Tres manifestantes murieron a causa de las heridas, y la fotografía de una mujer en el suelo a punto de ser golpeada espantó a la opinión pública
La represión de las protestas en las calles empeoró. El Parlamento había estado discutiendo un proyecto que proponía la concesión del voto a las solteras y viudas, y en noviembre de 1910 se convocó una manifestación para pedir que se continuara estudiando. Para disolver la protesta se recurrió a policías provenientes de los barrios bajos de Londres, lo que hicieron por medio de golpes y agresiones sexuales a los que se sumaron una gran cantidad de transeúntes. Tres manifestantes murieron a causa de las heridas, y la fotografía de una mujer en el suelo a punto de ser golpeada espantó a la opinión pública. La respuesta oficial al Viernes Negro fue culpar a las sufragistas, que animaron a todo el que quisiera a sumarse a la protesta. Como consecuencia, se introdujo una reforma legal que mejoró algo su situación penitenciaria.
Soluciones radicales
Mientras tanto, el proyecto llegaba al debate parlamentario definitivo. Varios ministros del gobierno liberal opinaban que el perfil de mujeres al que se dirigía, propietarias solteras y viudas, votaría mayoritariamente conservador, por lo que se opusieron al mismo.

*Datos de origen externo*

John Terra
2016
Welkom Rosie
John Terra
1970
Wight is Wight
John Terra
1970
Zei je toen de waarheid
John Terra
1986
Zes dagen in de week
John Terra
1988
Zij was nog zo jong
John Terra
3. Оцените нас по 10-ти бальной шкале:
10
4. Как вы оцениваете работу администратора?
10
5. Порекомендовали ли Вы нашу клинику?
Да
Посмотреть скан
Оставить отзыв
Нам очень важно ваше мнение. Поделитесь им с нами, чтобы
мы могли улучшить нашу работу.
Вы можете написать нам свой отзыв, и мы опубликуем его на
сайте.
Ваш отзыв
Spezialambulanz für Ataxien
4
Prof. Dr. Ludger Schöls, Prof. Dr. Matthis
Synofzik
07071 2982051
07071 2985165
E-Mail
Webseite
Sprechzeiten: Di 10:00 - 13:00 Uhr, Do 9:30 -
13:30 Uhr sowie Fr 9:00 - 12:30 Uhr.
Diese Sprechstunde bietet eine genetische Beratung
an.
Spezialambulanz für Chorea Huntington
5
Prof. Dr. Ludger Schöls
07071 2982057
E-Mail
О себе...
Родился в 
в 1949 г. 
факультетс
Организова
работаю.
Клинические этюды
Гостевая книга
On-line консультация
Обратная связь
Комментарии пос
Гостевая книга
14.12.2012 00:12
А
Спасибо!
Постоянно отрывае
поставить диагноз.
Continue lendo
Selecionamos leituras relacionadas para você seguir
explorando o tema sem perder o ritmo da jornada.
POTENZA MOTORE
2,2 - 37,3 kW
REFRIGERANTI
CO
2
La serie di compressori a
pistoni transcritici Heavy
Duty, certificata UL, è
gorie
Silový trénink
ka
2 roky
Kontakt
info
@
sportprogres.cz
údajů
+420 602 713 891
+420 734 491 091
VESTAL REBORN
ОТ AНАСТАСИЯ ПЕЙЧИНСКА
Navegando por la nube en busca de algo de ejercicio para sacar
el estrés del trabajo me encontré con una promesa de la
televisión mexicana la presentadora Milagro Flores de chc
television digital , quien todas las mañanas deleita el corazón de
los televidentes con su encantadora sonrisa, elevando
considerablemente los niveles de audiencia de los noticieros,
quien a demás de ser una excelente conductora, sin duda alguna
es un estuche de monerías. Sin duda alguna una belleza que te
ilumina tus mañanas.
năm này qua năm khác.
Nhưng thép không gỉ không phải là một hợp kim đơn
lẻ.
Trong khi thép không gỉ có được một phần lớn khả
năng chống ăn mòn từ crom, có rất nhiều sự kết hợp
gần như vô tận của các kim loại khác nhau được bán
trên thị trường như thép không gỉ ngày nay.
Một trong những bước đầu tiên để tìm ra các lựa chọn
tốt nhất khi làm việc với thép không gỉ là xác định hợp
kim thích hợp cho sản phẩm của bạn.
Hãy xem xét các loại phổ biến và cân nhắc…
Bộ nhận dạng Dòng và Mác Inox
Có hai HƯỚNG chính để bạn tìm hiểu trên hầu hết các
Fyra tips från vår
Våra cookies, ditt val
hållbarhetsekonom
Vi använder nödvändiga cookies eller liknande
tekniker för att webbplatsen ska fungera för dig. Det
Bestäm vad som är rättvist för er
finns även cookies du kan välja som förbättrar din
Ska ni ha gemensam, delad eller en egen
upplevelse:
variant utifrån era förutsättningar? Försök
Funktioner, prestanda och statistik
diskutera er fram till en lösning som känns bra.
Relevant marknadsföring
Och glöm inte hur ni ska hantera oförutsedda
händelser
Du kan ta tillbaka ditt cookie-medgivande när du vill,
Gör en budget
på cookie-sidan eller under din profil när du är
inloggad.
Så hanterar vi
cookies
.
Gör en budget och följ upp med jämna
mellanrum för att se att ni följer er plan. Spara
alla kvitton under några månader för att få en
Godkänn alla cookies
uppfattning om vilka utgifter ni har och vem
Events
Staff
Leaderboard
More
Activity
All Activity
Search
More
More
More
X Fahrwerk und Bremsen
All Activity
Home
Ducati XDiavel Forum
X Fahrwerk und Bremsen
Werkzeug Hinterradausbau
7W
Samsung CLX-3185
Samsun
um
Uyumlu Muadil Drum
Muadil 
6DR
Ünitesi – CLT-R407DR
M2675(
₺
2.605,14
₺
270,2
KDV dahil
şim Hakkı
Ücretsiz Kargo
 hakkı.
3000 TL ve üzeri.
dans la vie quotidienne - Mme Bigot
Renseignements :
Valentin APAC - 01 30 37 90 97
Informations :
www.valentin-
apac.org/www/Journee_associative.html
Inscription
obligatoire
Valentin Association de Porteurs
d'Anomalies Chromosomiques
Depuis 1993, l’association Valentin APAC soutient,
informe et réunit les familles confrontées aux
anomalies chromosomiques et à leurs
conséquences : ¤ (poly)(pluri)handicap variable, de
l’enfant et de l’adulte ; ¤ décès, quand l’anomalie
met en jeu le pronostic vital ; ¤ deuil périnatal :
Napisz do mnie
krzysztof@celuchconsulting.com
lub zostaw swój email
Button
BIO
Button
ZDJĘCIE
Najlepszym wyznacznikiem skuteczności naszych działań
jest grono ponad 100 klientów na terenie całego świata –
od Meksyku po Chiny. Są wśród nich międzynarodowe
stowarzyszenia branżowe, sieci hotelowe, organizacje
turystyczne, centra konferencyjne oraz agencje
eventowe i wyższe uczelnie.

Así, el proyecto que tantas esperanzas había suscitado fue descartado en 1912.
Para Pankhurst ésta era la señal de que había llegado la hora del argumento político más poderoso: el del cristal roto. Una minoría retomó la campaña de daños a la propiedad de manera más extensiva que antes, incluyendo la detonación de bombas e incendios en casas vacías. Como respuesta, el gobierno envió a cada vez más sufragistas a la cárcel, y para evitar los peligros y la poca popularidad de la alimentación forzosa aprobó la ley conocida como "del gato y del ratón" en 1913, que permitía liberar a las presas debilitadas por el hambre para volver a recluirlas una vez recuperadas.
El estallido de la Gran Guerra interrumpió la actividad de la WSPU. Pankhurst abrazó la causa patriótica y se puso a disposición del gobierno
La estrategia del gobierno tuvo éxito ante una opinión pública que desaprobaba los cristales rotos y las bombas. Los actos violentos empañaron la imagen del movimiento y dieron argumentos a quienes defendían que las mujeres eran seres demasiado emocionales para votar. Y aunque la consigna era dañar las propiedades, no la vida, cualquier fallo en la preparación de los atentados habría podido causar daños irreparables.
Nunca sabremos qué habría pasado de continuar así las cosas, porque el estallido de la Gran Guerra interrumpió la actividad de la WSPU. Pankhurst abrazó la causa patriótica y se puso a disposición del gobierno. Sin embargo, la NUWSS continuó su campaña. La actividad política de este grupo y la contribución femenina a la guerra en la retaguardia mientras los hombres luchaban convenció al Parlamento y a gran parte de la sociedad de que las mujeres merecían el voto tanto como sus conciudadanos.
En febrero de 1918 se aprobó la ley que concedía el sufragio a las mujeres mayores de 30 años y se extendía a todos los hombres de más de 21. La felicidad entre las sufragistas fue enorme, pero no completa. Las campañas continuaron hasta que diez años después, en julio de 1928, se equiparó la edad de voto femenina a la masculina, en una sesión parlamentaria a la que asistieron las protagonistas de la lucha por el sufragio, ya ancianas, como Fawcett y Despard, de 81 y 84 años, respectivamente. Charlotte Despard dijo entonces: "Jamás pensé que vería la concesión del voto. Pero cuando un sueño se hace realidad, hay que ir a por el siguiente".